El miedo a perderme algo
He decidido quedarme un día más en Paihia, a pesar de los planes originales, y seguir viaje a Whangarei por la tarde. Quiero hacer algo más aquí. Esto significa que mi estancia...


Publicado: 07.02.2025













En Whangarei hay mucha agua: el Town Basin en el río Hatea, al menos una cascada y una casa y museo de Hundertwasser. ¿Sabías que el austriaco Hundertwasser está enterrado en Nueva Zelanda y que Whangarei tiene un Centro de Arte Hundertwasser...? Yo no lo sabía antes y me siento un poco como en Viena. Para poder hacer mi caminata planificada, salgo temprano a las 6 de la mañana hacia las Cascadas de Whangarei. Mi ruta tiene unos 13 km y mi autobús regresa a Auckland a las 11:30. El camino, después de dejar la carretera, es tan hermoso, tan verde, tan pacífico y tranquilo como suele ser por la mañana. Quizás por eso me gusta tanto - cuando todo todavía duerme, excepto los pájaros que cantan, no es tan difícil escuchar la música del mundo.
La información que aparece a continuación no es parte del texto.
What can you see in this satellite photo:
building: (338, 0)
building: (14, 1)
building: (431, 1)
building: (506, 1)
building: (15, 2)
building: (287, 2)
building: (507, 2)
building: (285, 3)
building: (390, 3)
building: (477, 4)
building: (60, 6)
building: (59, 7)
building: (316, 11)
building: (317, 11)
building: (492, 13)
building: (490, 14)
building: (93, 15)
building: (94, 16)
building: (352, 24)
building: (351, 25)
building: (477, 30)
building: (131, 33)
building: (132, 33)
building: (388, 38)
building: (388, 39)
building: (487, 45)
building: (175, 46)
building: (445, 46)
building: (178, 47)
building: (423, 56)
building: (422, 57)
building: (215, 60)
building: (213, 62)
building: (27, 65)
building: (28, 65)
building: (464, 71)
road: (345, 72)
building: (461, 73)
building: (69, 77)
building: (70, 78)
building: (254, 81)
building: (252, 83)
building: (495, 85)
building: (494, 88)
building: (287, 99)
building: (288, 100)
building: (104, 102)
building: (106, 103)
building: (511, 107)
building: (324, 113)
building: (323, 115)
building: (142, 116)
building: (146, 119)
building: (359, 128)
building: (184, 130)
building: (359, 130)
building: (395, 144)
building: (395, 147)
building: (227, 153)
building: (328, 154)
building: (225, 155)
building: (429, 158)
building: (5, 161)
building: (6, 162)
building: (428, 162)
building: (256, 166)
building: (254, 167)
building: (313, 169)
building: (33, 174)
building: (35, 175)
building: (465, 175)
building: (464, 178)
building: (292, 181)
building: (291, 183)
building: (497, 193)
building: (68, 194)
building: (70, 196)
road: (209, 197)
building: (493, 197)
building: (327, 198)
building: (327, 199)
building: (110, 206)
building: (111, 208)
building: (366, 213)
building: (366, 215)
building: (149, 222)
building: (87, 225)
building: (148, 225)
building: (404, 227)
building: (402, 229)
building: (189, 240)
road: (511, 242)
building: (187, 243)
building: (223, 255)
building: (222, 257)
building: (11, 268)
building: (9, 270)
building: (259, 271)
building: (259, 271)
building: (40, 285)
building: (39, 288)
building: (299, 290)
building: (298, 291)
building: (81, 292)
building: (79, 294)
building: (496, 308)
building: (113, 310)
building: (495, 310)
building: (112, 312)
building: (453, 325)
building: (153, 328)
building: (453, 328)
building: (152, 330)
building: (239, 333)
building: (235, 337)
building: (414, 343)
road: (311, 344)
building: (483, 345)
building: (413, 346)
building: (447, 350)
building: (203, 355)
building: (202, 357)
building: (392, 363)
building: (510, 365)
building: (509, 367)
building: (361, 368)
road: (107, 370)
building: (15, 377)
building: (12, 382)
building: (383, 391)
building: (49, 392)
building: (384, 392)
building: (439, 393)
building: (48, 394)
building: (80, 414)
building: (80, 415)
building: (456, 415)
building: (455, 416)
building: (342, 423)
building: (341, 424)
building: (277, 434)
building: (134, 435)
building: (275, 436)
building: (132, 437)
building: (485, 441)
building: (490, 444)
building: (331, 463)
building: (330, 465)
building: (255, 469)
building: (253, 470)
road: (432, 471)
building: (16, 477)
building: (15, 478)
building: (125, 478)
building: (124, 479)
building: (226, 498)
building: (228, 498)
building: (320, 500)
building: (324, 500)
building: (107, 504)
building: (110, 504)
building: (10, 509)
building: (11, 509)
En el camino, un perro me olfatea (afortunadamente esta vez no como control de seguridad), hago una pausa para desayunar un bocadillo de queso junto a la cascada (tan típicamente alemán...) y escucho de vez en cuando las voces de amigos en mensajes de voz (y podcasts políticos, pero en este momento quiero concentrarme en lo bonito). Esta es una buena compañía en un camino serene y regreso a la carretera muy relajado. Como regreso incluso antes de lo pensado, puedo tomar un café en un café con ventana, donde finalmente hay pasteles vegetarianos, así que el almuerzo también está solucionado. Además, el vendedor es tan amable y está lleno de energía positiva que me siento inmediatamente recargado. Si alguna vez vienen a Whangarei: Hello Pickle - ¡excelente café y una maravillosa sensación incluida! Mi autobús es puntual y viajo unas 3,5 horas hasta Auckland. Allí recojo mi pijama olvidado de mi primer hotel, me instalo en mi habitación de hostel y lavo ropa. Luego pongo en práctica uno de mis propósitos este año: voy solo al cine y veo una película de la que me doy cuenta durante la proyección que ya he leído un artículo sobre ella. El cine es pequeño y acogedor, me dan palomitas de maíz gratis y los asientos se pueden ajustar electrónicamente para que tengas una silla reclinable. ¡Increíble! También encuentro una 'Librería Femenina' en las cercanías del cine, que aunque ya está cerrada tiene la biografía de Angela Merkel en su escaparate. Al día siguiente, aprovecho mi última noche en habitación individual hasta el último momento, duermo hasta tarde, compro unos nuevos zapatos de senderismo y leo un poco en el Albert Park. Por la tarde, conozco a los primeros compañeros de viaje de mi nuevo grupo y subimos al Mount Eden, una montaña con mirador en Auckland. Por la noche, todo el grupo se reúne, somos solo 8 personas en un amplio rango: desde un joven de 20 años que ha abandonado la universidad (y es el gallo del corral) hasta una estadounidense de 69 años sin ningún aparato electrónico. Nuestro guía Clinton está un poco abrumado, pero logramos planear todo y organizarnos, así que nos vamos a la cama con anticipación por la nueva aventura.